A host of reasons are leading institutional investors to sell interests in property funds including the introduction of European regulations Solvency II and Basel III, said Aberdeen as it explained the rationale for the fund.
Jon Lekander, global head of property multi-manager for Aberdeen, said: “We see a growth of attractive secondaries opportunity in this part of the market as investors are becoming increasingly active in the management of their indirect property portfolios.” He added: “As the first asset manager to launch a European property fund of funds, this secondaries fund is a natural progression for Aberdeen.”
The fund manager, which controls around €2.5 billion of multi-manager assets in Europe as well as assets in Asia and the Americas, is targeting a final close for the Aberdeen European Secondaries Real Estate fund by September 2014.
The strategy for the vehicle is to construct a portfolio of around 15 funds that would have exposure to more than 200 properties in Europe.

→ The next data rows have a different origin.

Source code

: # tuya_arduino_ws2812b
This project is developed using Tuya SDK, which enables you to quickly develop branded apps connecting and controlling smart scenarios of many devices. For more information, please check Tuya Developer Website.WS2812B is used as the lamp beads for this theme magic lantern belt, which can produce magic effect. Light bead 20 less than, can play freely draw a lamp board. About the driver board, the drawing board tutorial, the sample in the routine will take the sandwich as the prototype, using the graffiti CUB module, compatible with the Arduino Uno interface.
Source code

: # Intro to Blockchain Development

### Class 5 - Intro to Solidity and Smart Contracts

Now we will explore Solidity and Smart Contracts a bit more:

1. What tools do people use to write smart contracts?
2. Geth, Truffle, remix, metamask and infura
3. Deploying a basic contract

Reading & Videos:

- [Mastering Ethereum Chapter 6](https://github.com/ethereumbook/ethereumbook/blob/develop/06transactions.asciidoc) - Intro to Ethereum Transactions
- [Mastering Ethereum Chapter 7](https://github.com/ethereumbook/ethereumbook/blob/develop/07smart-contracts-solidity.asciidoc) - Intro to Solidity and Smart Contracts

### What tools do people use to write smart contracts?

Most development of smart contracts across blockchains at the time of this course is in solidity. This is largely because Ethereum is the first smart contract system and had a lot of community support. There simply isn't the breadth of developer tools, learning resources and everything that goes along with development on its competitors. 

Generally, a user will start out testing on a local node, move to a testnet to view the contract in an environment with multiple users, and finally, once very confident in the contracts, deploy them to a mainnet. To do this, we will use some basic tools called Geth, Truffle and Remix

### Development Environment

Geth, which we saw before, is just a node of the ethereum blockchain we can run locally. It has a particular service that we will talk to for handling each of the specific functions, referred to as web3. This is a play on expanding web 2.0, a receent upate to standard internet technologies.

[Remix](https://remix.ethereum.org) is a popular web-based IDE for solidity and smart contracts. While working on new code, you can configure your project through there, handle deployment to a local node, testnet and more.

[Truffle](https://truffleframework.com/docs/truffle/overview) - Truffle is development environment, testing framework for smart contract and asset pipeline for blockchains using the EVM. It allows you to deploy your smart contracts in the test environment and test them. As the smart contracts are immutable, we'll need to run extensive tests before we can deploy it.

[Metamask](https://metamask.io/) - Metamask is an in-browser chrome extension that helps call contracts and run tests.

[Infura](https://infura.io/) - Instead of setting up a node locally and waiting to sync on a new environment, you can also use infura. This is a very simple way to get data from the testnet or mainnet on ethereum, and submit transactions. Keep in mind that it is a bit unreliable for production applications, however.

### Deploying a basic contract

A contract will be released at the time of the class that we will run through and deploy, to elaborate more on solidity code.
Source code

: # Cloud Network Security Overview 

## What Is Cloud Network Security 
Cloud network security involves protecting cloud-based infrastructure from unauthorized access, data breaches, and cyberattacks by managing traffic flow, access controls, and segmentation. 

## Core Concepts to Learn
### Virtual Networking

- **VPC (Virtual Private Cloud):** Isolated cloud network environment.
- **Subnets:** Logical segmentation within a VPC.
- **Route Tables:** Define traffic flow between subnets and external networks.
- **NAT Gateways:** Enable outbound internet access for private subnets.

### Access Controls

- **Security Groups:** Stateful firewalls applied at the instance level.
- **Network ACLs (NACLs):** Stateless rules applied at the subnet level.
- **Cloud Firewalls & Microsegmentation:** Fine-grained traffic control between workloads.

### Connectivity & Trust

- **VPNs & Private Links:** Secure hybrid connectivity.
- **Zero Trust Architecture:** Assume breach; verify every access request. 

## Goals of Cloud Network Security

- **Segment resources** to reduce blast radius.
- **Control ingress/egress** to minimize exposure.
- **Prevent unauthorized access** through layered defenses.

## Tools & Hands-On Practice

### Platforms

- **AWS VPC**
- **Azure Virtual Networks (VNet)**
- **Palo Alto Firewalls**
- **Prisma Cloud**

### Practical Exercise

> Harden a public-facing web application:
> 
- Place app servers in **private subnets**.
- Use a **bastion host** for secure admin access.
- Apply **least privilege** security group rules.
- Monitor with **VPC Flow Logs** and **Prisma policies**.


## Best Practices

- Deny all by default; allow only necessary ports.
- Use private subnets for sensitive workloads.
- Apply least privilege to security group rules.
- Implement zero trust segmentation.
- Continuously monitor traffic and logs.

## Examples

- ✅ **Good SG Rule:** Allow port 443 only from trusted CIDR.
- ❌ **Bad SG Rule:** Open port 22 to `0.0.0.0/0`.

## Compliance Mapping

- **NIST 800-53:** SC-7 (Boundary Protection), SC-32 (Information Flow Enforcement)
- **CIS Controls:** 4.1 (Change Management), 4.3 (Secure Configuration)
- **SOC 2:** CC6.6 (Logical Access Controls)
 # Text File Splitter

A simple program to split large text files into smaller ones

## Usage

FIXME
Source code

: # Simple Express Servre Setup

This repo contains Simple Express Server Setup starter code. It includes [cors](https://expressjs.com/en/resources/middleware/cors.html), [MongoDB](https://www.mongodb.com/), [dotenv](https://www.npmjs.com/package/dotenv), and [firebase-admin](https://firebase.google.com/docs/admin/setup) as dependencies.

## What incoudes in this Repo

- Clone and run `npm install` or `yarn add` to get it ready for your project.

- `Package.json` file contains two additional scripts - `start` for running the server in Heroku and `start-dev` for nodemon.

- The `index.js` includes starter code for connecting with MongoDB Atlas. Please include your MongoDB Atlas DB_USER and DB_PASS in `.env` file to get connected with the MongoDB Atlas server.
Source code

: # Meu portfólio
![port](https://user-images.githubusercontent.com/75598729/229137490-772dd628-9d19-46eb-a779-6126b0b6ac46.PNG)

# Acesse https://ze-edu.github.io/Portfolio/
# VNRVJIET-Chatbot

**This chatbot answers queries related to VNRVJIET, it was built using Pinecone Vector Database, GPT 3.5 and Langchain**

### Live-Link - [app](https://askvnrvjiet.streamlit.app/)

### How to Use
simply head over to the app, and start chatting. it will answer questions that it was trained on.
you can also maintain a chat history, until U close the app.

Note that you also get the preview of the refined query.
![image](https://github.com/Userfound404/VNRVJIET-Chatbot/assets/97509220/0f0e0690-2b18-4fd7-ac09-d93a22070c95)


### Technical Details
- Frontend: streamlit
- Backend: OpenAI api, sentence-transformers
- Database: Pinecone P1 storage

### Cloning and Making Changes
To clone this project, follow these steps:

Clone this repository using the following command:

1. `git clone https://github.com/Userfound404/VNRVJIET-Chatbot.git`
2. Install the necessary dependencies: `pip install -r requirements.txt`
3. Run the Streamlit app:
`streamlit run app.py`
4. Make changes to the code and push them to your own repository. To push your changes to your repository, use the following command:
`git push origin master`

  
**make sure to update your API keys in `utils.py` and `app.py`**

Lars Graneld and Johan Temse are the selected lead managers.
One of the investors so far is the Swedish buffer fund, AP1. Tomas Svensson, portfolio manager, real estate, said: “We think that Aberdeen as a fund manager is in a great position to capitalize on this strategy.”
He added: “We believe that providing liquidity to a market where sellers far outnumber buyers, combined with the increased interest for investments beyond core in Europe, will provide us with investment opportunities with attractive risk-adjusted return.”